▶ _Task goal_
When you copy the listing, reproduce each line as it appears and omit every image.

▶ _Information supplied_
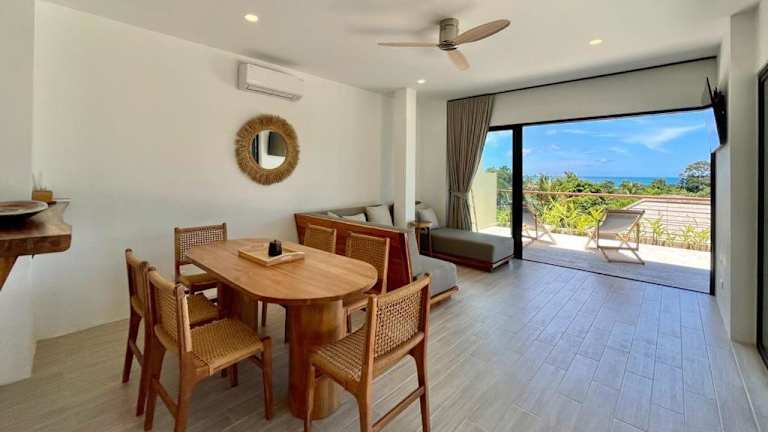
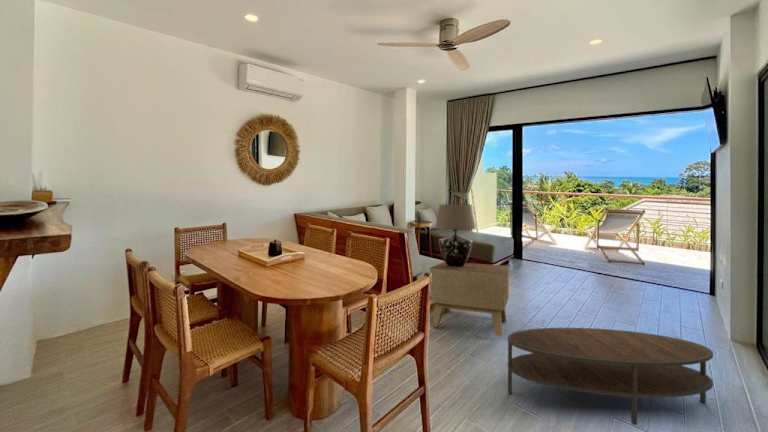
+ coffee table [506,327,714,426]
+ table lamp [434,203,477,267]
+ side table [429,261,510,337]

▶ _Final answer_
+ coffee table [506,327,714,426]
+ table lamp [434,203,477,267]
+ side table [429,261,510,337]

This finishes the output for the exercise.